**READING PASSAGE:**
1. In an action on the case, grounded on an alleged conspiracy by the defendants to injure the plaintiff, he cannot recover unless there is evidence that he sustained actual damage. The fact of conspiracy is simply matter of aggravation, and should be proved in order to entitle the plaintiff to recover in one action against several. Kimball v. Harmon, 340.

2. In an action on the case, alleging that the defendants combined and conspired together to defeat the right of plaintiff to receive and possess a certain lot of bedsteads which he had purchased of one of the defendants, he is not entitled to recover damages against such defendant for breach of the contract of sale. Ib.

CONSTITUTIONAL LAW.

1. By an exercise of the right of eminent domain the legislature may confer upon a city the power to acquire absolute title to land for a public park, on compensation made to the owners, but the city holding the land in trust for the public cannot convey it without legislative sanction; and an act of the legislature authorizing such conveyance is valid, unless it operates to divest the lien of bonds for the payment of which the land is pledged, in which case it is unconstitutional and void as impairing the obligation of contracts. The Brooklyn Park Commissioners v. Armstrong, 70.

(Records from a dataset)

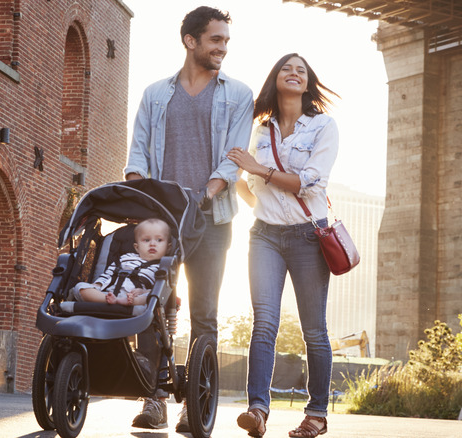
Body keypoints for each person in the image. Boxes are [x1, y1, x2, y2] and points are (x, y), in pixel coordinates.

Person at [123, 5, 254, 431]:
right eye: (216, 40)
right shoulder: (156, 94)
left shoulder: (238, 95)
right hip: (161, 219)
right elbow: (137, 154)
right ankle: (155, 397)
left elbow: (233, 160)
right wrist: (144, 193)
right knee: (153, 304)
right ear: (190, 41)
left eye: (226, 41)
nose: (223, 49)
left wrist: (205, 194)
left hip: (211, 219)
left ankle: (194, 403)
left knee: (204, 312)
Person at [227, 53, 339, 438]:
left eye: (301, 70)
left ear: (307, 84)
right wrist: (259, 200)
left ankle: (317, 415)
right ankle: (257, 409)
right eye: (286, 68)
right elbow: (241, 181)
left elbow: (308, 181)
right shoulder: (259, 129)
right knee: (264, 324)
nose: (293, 73)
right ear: (275, 78)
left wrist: (259, 170)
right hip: (265, 236)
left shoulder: (323, 126)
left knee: (314, 330)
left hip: (309, 236)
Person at [59, 218, 170, 316]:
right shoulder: (124, 258)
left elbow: (158, 288)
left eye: (159, 240)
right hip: (108, 294)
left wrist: (142, 292)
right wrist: (96, 285)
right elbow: (107, 274)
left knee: (154, 295)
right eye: (146, 240)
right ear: (136, 247)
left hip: (133, 298)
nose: (152, 244)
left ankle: (124, 302)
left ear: (168, 247)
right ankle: (108, 301)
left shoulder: (162, 267)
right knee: (80, 287)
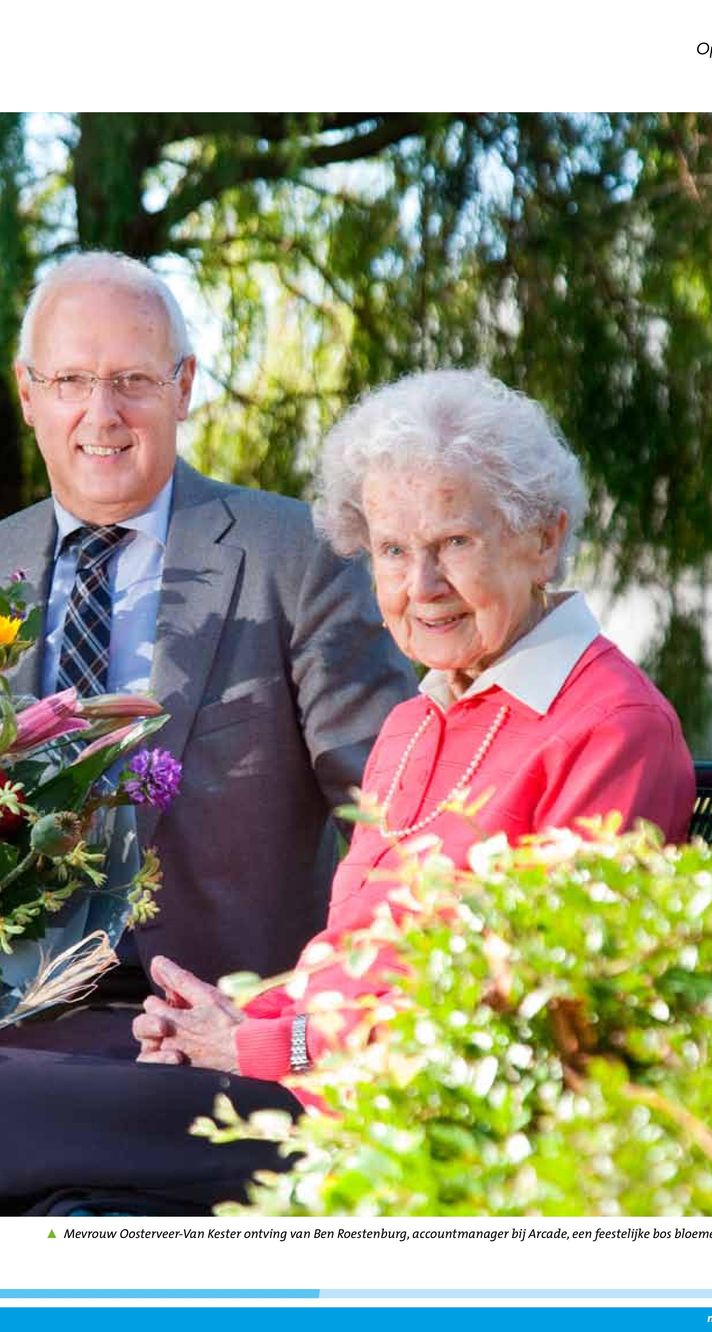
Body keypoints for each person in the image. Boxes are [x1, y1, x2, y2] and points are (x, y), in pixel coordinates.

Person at [0, 368, 694, 1215]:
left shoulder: (611, 729)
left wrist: (261, 1042)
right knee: (60, 1202)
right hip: (302, 1084)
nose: (421, 587)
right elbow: (358, 959)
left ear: (542, 539)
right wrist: (229, 1014)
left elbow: (528, 1023)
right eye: (394, 552)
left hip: (393, 1134)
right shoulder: (417, 721)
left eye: (455, 544)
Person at [0, 252, 414, 1058]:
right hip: (16, 1026)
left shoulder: (300, 556)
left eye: (134, 381)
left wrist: (314, 1033)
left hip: (217, 1035)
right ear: (27, 394)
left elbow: (387, 820)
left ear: (184, 386)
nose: (102, 412)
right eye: (71, 382)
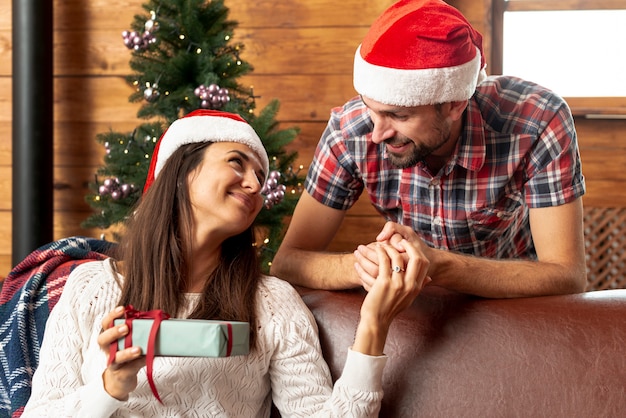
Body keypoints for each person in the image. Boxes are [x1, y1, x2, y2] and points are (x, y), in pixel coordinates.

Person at [22, 110, 429, 417]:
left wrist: (374, 323)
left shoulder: (272, 302)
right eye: (237, 162)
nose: (255, 185)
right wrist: (108, 388)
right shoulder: (90, 287)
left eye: (259, 176)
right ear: (181, 171)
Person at [270, 0, 587, 299]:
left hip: (514, 304)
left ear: (454, 105)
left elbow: (567, 276)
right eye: (372, 109)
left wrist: (438, 266)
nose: (377, 133)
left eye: (399, 115)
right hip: (416, 309)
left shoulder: (537, 120)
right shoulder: (349, 131)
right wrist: (367, 264)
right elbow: (287, 262)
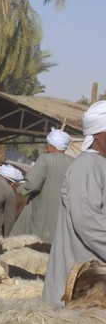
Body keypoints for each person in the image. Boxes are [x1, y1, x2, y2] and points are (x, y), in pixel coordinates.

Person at [41, 101, 106, 304]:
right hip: (84, 276)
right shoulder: (87, 165)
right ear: (97, 134)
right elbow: (87, 220)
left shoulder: (100, 164)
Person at [12, 127, 76, 241]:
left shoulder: (45, 158)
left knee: (35, 240)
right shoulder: (74, 162)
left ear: (51, 145)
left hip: (42, 211)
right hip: (63, 213)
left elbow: (32, 185)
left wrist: (19, 189)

**TASKS TO CARRY OUT:**
**A)** According to the legal digest excerpt, what must there be evidence of before a plaintiff can recover in an action on the case grounded on an alleged conspiracy?
**B)** Reproduce verbatim the part of the legal digest excerpt that opens with the words containing "1. In an action" and closes with "of sale. Ib.".

**TASK-BY-TASK RESULTS:**
**A)** There must be evidence that he sustained actual damage.

**B)**
1. In an action on the case, grounded on an alleged conspiracy by the defendants to injure the plaintiff, he cannot recover unless there is evidence that he sustained actual damage. The fact of conspiracy is simply matter of aggravation, and should be proved in order to entitle the plaintiff to recover in one action against several. Kimball v. Harmon, 340.

2. In an action on the case, alleging that the defendants combined and conspired together to defeat the right of plaintiff to receive and possess a certain lot of bedsteads which he had purchased of one of the defendants, he is not entitled to recover damages against such defendant for breach of the contract of sale. Ib.